■ Selected text ■
○ ○ ○ ○

Adam and the Am

There are a few things that I learned about myself at Canadian Music Week: 1) I wish I was a Muppet 2) Spanish rockabilly is officially my new favourite kind of music. 3) Life would be way cooler if I could use a press pass to breeze through any tough situation or long line ups in life. Sigh…

The Triple Gangers set that had capped off my night on Friday evolved into a full blown 3am after-hours dance party. I kept dancing along to MGMT and Timberlake knowing full well I had another full day of CMW activities ahead of me anyways. As I’ve learned over several years of festival going, sleep is something you can worry about when its all said and done. When Saturday morning did finally rear its ugly head a coffee, egg McMuffin and hour of trashy reality TV got me ready to start my day.

Being a film geek at heart, I wanted to watch at least one movie at the film festival portion of CMW. The moment I perused the CMW film fest line-up I knew immediately which one it was going to be: A screening of the 1979 The Muppet Movie. While I loved the new muppet movie that came out last year and A Muppet Christmas Carol has become a holiday staple for me, until Saturday I had never seen this movie. I was thrilled to spend the afternoon indulging in childish delights and clearly I wasn’t alone; there wasn’t a single person under twenty in the entire audience. I also can’t believe that I’ve gone this long in life without ever having hearing the theme song to the movie, The Rainbow Connection. Simple, yet beautiful.

○ ○ ○ ○

■ Source material ■
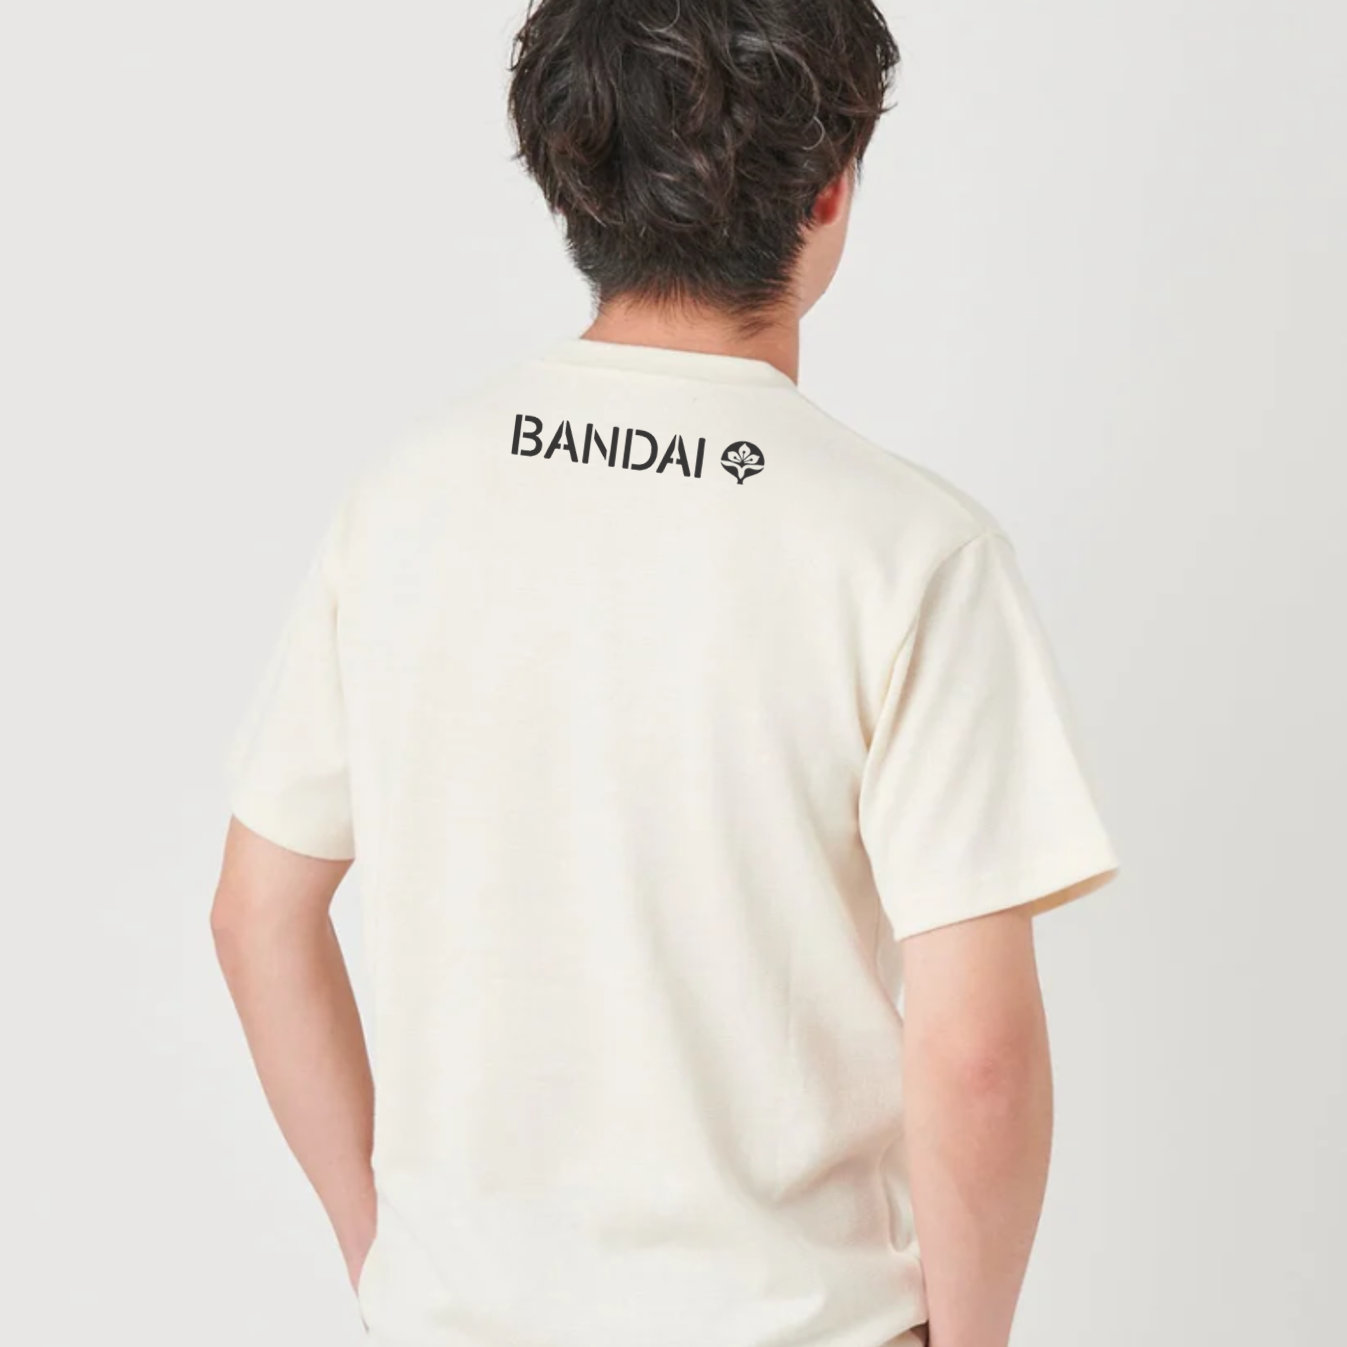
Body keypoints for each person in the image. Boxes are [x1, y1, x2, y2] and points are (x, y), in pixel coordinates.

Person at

○ ○ ○ ○

■ Exercises ■
**A.** Answer these questions using the Canadian Music Week post.
(i) Whose set capped off the writer's Friday night?
(ii) What year is the Muppet movie that was screened at the film festival?
(iii) What is the title of that movie's theme song?
**B.** Repeat word for word the part of the Canadian Music Week post that opens with the words "Being a film" and closes with "Simple, yet beautiful.".
**C.** Write the next part of the Canadian Music Week post, picking up after its final sentence.

■ Task answers ■
**A.**
(i) The Triple Gangers
(ii) 1979
(iii) The Rainbow Connection

**B.**
Being a film geek at heart, I wanted to watch at least one movie at the film festival portion of CMW. The moment I perused the CMW film fest line-up I knew immediately which one it was going to be: A screening of the 1979 The Muppet Movie. While I loved the new muppet movie that came out last year and A Muppet Christmas Carol has become a holiday staple for me, until Saturday I had never seen this movie. I was thrilled to spend the afternoon indulging in childish delights and clearly I wasn’t alone; there wasn’t a single person under twenty in the entire audience. I also can’t believe that I’ve gone this long in life without ever having hearing the theme song to the movie, The Rainbow Connection. Simple, yet beautiful.

**C.**
Speaking of the music from the movie, after the screening the audience was treated to a Q & A from one of the music composers Paul Williams. Williams is charming in that very Hollywood kinda way; worlds apart from the quiet and humble Q & A I saw last year with indie filmmaker Panos Cosmatos. Williams talked about what inspires Muppet stories and amused the audience with stories of how when the cameras weren’t rolling Frank Oz would make sure Miss Piggy would insult him with some of “the filthiest language you’ve ever heard”.

After stopping for dinner with some Toronto friends, I was ready to go listen to some music. Carefully planning out my route so that I could end the evening in Parkdale where I was crashing, I decided to work my way down Queen street. When I lived in Toronto this fall I had often walked past The Drake Hotel on my way home and thought to myself it would be fun to stop in and check out what all the hype was about. That combined with the fact that the Drake is where Pop Montreal was having their showcase cemented where I started out.

When I first arrived at The Drake, I wandered around the venue waiting for my fellow Forget the Box CMWers to join me. My honest first impression was that I was shocked that Pop Montreal would want to put on a showcase in such a yuppie kinda place. I admit it was more then a little satisfying to show my press pass and breeze past the long line up of club kids with their expensive high heels and suits, but this was not the kind of dirty hole reeking of beer and sweat (or as we joke here at FTB, “eau de partaye”) that I was used to seeing at indie rock shows.

But then FTB photographer Chris Zacchia arrived and showed me where we were headed, The Drake Underground was at the back of the venue down a winding staircase. Standing amongst dudes in converse sneakers and plaid shirts and girls with high buns and oversized glasses, I sighed and knew I was where I belonged.

Adam and the Amethysts

The show I caught was Adam and the Amethysts. A duo for the night (the website is vague on how many people are officially in the band) I didn’t realize until I caught the set that I’d actually known about this band for awhile; the song “Bumblebee” is on an old Pop Montreal CD I have from 2008. “Prophecy” and “Flickering Flashlight” are two other really great tracks I recommend you check out from them as well.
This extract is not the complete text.